■ Directions for this task: What you return should be each line of the data containing the string "hand".

■ Material shown:
====
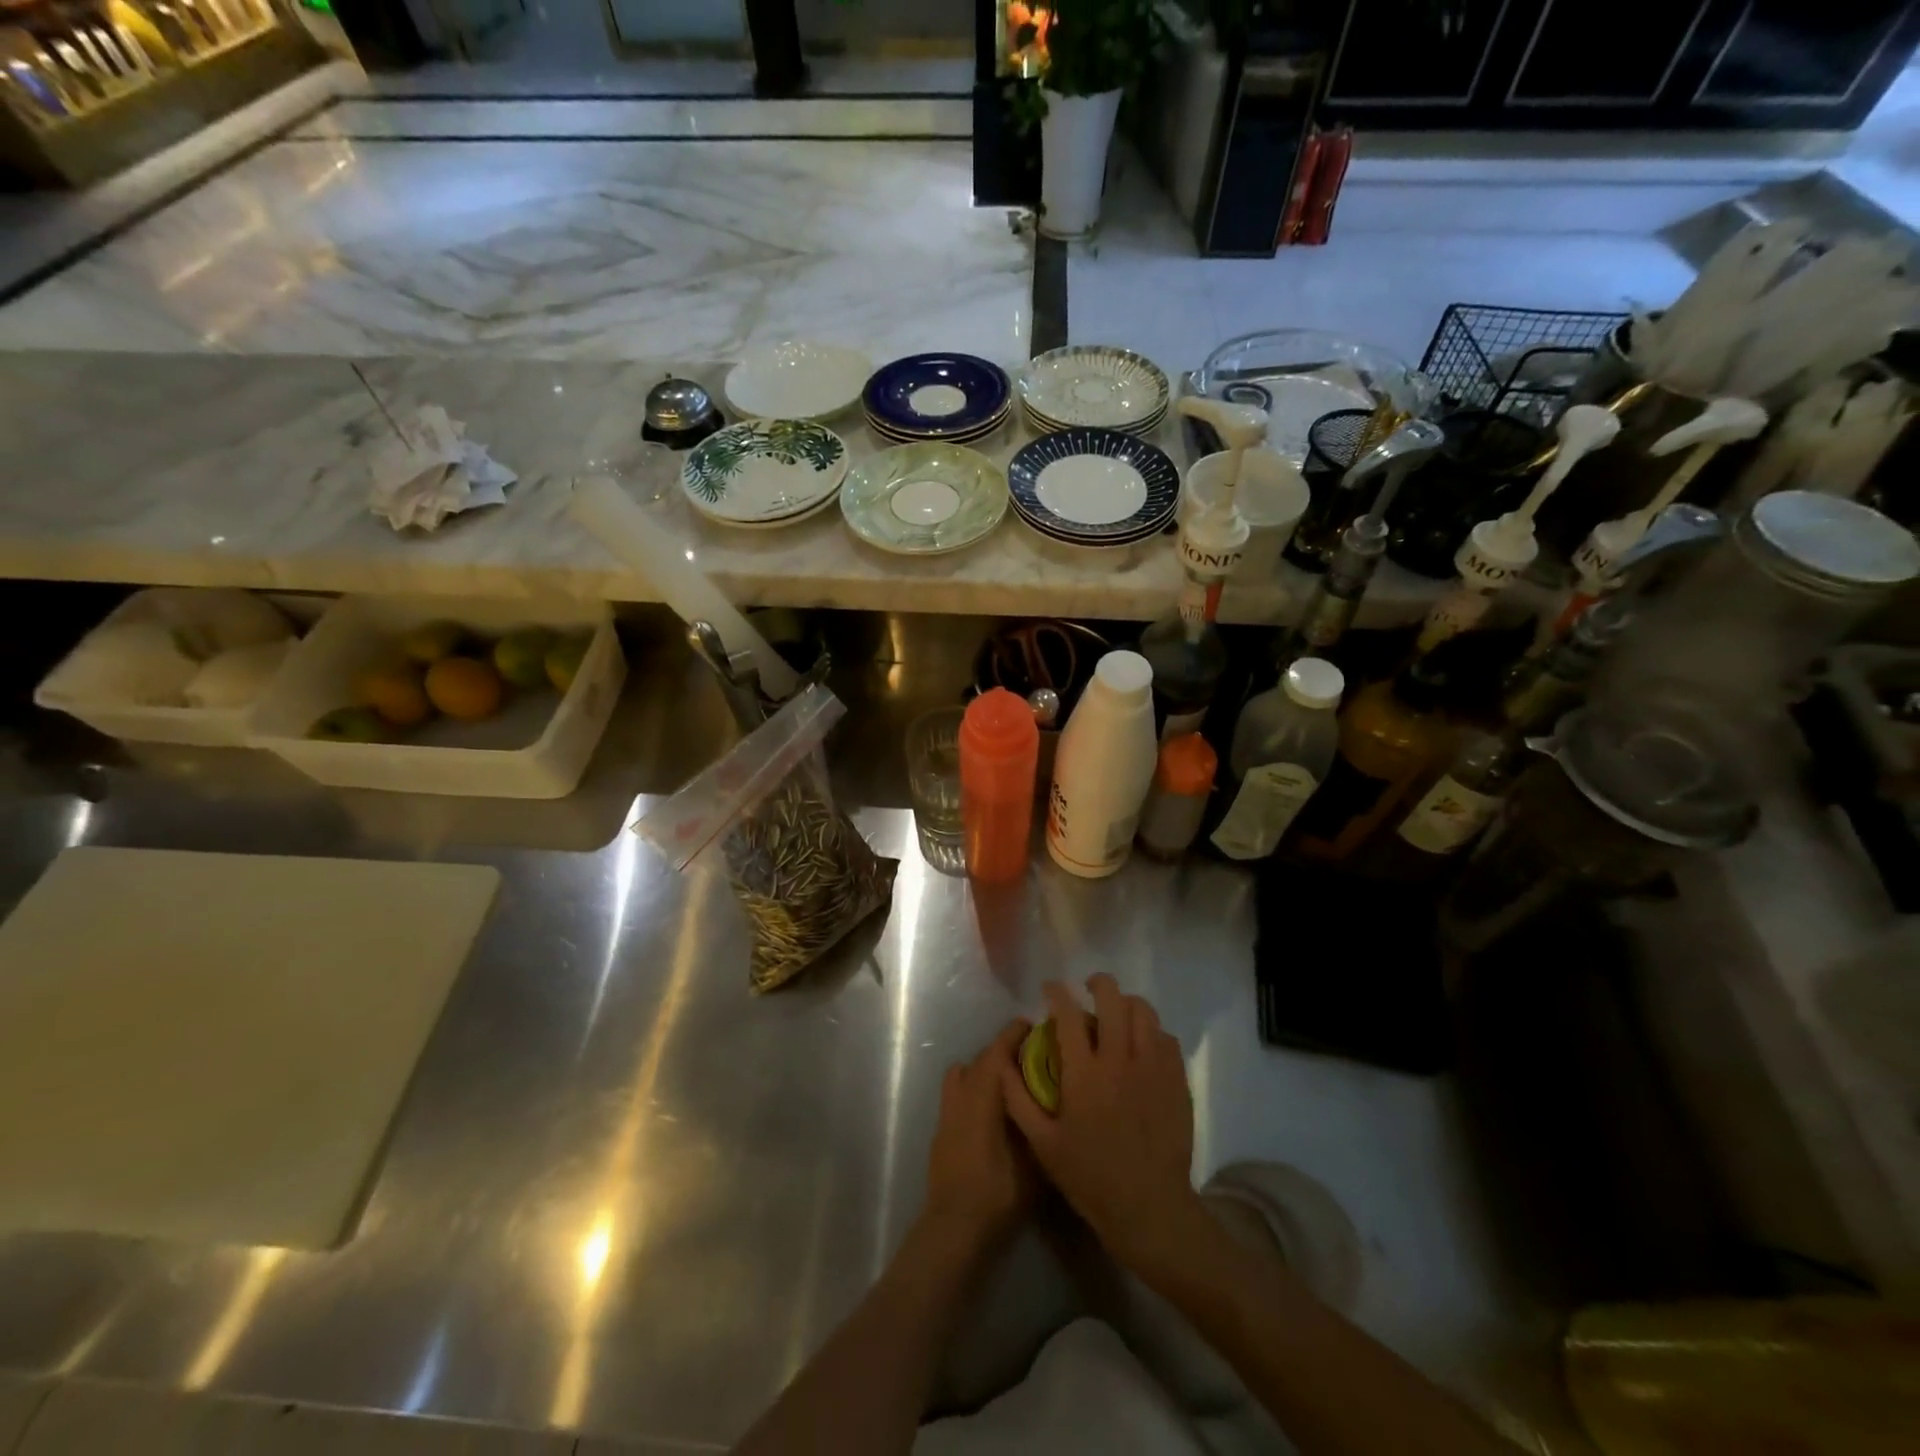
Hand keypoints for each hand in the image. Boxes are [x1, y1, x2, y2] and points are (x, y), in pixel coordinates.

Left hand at [921, 1019, 1035, 1255]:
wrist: (954, 1227)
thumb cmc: (997, 1191)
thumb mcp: (1033, 1161)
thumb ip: (1039, 1125)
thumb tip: (1051, 1101)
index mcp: (982, 1095)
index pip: (997, 1052)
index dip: (1013, 1035)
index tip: (1031, 1025)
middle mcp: (961, 1095)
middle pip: (980, 1060)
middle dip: (1002, 1051)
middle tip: (1028, 1053)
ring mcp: (947, 1112)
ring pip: (963, 1075)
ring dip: (983, 1069)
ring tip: (1008, 1080)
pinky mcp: (941, 1130)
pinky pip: (957, 1094)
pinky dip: (973, 1089)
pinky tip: (991, 1111)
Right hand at [1001, 975, 1200, 1277]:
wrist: (1150, 1209)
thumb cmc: (1090, 1178)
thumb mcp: (1043, 1144)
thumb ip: (1018, 1099)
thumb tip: (1002, 1063)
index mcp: (1084, 1073)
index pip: (1068, 1014)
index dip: (1056, 993)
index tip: (1050, 988)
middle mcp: (1120, 1060)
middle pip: (1112, 998)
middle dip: (1098, 983)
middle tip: (1088, 988)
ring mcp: (1153, 1068)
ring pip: (1144, 1012)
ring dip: (1127, 1003)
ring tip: (1117, 1010)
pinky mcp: (1176, 1081)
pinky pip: (1166, 1038)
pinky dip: (1152, 1031)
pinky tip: (1142, 1043)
====
■ Solved exercise:
Hand keypoints for each hand in the image. Boxes are [x1, y1, x2, y2] and points are (x, y), in pixel coordinates.
Left hand at [921, 1019, 1035, 1255]:
Right hand at [1001, 975, 1200, 1277]:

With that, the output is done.